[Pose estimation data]

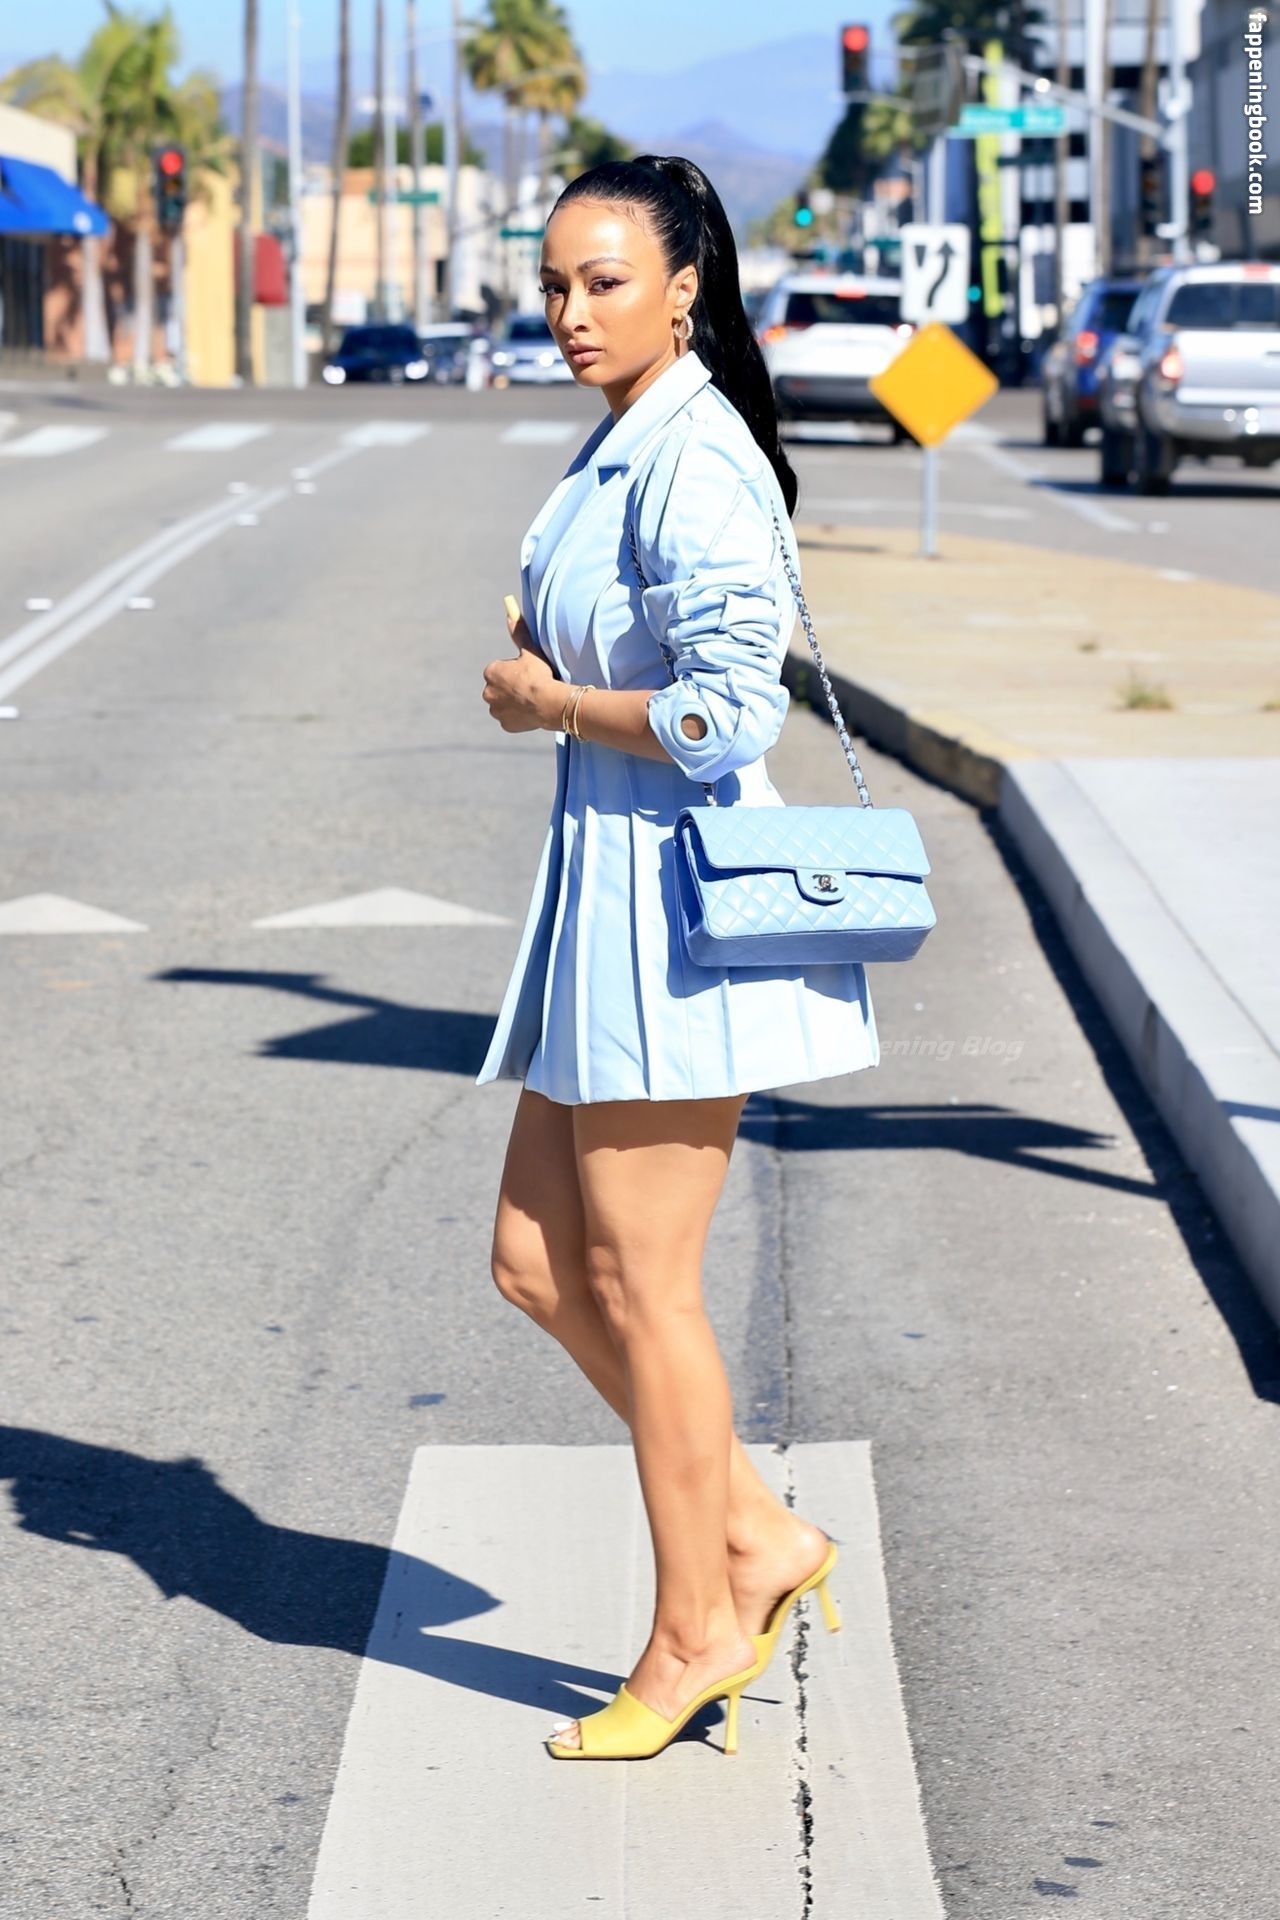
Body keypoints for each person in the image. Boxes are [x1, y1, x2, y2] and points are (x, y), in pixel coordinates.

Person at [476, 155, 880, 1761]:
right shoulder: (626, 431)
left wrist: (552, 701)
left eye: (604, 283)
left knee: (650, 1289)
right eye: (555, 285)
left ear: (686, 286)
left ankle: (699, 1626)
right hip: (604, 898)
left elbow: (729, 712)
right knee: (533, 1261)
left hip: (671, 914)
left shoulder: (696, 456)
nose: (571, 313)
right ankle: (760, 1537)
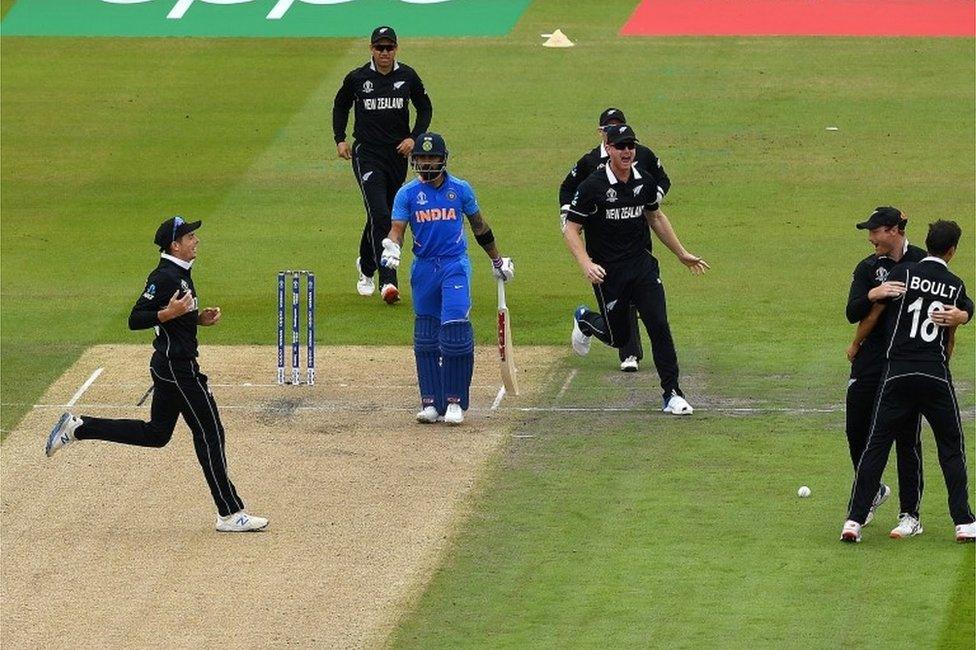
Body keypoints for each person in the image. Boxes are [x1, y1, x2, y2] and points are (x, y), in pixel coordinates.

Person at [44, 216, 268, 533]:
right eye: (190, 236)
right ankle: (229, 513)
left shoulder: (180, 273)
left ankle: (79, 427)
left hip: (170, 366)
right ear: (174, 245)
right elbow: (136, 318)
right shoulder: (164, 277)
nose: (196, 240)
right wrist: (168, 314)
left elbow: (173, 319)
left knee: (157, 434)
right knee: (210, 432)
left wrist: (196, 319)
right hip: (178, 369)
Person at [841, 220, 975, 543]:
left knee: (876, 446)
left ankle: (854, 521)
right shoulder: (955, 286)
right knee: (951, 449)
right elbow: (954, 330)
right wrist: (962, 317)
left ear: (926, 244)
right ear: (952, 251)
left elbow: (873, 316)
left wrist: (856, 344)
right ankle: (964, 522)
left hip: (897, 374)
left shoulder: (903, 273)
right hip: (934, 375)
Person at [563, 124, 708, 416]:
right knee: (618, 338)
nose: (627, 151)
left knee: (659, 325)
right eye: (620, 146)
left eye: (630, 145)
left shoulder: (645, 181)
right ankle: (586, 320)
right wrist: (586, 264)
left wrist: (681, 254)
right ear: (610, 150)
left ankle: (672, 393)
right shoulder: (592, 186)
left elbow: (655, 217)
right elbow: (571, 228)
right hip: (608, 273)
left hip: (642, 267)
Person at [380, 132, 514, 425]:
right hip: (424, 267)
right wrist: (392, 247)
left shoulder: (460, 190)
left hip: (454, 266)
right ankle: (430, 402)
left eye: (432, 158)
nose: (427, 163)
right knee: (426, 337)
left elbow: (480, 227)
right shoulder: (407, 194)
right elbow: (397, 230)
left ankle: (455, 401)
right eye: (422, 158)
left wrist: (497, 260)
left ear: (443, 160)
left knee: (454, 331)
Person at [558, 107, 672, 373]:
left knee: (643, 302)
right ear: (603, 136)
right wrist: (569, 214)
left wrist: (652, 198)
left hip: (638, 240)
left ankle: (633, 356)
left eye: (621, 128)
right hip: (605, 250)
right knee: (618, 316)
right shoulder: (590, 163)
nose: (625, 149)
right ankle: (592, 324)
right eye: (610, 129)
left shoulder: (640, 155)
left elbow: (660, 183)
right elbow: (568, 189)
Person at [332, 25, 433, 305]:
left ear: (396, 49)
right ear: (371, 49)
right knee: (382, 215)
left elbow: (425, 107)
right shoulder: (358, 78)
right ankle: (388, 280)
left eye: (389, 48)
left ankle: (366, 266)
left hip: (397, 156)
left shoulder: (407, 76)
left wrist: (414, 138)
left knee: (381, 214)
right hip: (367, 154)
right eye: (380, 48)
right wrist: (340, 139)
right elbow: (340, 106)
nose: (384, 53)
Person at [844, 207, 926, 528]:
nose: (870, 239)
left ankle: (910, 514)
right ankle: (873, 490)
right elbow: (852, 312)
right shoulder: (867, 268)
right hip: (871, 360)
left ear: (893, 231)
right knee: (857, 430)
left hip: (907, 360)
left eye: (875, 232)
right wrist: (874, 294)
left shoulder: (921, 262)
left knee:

==

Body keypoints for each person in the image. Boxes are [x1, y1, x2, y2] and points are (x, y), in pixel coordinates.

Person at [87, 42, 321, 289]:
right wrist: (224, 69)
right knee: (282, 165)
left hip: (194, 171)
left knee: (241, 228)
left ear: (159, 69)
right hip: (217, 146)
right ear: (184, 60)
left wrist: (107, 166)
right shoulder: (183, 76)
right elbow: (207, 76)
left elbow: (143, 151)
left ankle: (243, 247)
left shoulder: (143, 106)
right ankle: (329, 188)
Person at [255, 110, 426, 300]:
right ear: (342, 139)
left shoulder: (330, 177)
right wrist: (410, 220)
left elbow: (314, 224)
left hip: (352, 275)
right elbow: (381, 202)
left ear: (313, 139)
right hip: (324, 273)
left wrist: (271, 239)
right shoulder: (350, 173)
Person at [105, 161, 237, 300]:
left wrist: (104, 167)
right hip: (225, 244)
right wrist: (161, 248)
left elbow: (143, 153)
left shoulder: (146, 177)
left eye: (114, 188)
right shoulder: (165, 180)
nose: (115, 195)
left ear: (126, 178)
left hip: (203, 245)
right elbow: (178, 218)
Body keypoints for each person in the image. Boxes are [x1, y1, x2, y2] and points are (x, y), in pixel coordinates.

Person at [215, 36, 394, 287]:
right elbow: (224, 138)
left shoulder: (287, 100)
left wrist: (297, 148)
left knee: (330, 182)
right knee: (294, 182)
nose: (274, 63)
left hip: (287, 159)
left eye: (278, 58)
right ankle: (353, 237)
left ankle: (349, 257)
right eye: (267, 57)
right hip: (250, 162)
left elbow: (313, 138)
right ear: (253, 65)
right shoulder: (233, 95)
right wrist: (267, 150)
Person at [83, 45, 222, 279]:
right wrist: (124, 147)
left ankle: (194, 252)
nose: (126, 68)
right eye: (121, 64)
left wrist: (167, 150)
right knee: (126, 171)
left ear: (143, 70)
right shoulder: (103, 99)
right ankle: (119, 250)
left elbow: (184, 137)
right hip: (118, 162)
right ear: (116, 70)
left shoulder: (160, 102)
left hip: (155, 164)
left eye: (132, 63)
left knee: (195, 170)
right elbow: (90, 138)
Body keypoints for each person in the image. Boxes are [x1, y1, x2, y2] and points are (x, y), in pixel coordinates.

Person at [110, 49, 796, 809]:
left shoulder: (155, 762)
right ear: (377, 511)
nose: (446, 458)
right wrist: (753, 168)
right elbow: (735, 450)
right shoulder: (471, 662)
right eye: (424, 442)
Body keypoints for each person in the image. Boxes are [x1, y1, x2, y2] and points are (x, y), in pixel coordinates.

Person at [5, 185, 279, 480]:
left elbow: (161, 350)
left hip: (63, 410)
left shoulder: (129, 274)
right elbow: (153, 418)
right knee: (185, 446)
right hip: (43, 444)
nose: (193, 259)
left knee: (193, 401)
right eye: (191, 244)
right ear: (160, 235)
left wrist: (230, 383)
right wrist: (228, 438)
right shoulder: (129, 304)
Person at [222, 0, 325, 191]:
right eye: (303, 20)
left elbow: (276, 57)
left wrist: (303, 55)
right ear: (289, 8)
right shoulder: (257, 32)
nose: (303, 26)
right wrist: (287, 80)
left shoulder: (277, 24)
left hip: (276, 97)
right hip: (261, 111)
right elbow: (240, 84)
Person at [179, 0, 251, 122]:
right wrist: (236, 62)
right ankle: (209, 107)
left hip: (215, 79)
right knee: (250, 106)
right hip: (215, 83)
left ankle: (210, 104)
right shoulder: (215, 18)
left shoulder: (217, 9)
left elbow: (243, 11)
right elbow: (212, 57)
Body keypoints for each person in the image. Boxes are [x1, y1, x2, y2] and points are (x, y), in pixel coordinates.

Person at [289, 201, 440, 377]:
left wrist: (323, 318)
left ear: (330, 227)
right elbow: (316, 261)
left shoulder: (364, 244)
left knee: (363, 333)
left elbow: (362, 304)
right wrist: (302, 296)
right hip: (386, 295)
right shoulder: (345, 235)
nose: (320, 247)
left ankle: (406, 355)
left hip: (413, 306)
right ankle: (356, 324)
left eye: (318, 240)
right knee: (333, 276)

TASK DIRECTIONS: Once you reach the line with "right elbow: (240, 84)" in the data above, copy it and every line after it exactly, up to and including the line with "right knee: (333, 276)".

RESPONSE TO THE EXERCISE:
right elbow: (240, 84)
Person at [179, 0, 251, 122]:
right wrist: (236, 62)
right ankle: (209, 107)
left hip: (215, 79)
right knee: (250, 106)
right hip: (215, 83)
left ankle: (210, 104)
right shoulder: (215, 18)
left shoulder: (217, 9)
left elbow: (243, 11)
right elbow: (212, 57)
Body keypoints for each person in the image. Boxes are [x1, y1, x2, y2] and points are (x, y), in pixel coordinates.

Person at [289, 201, 440, 377]:
left wrist: (323, 318)
left ear: (330, 227)
right elbow: (316, 261)
left shoulder: (364, 244)
left knee: (363, 333)
left elbow: (362, 304)
right wrist: (302, 296)
right hip: (386, 295)
right shoulder: (345, 235)
nose: (320, 247)
left ankle: (406, 355)
left hip: (413, 306)
right ankle: (356, 324)
left eye: (318, 240)
right knee: (333, 276)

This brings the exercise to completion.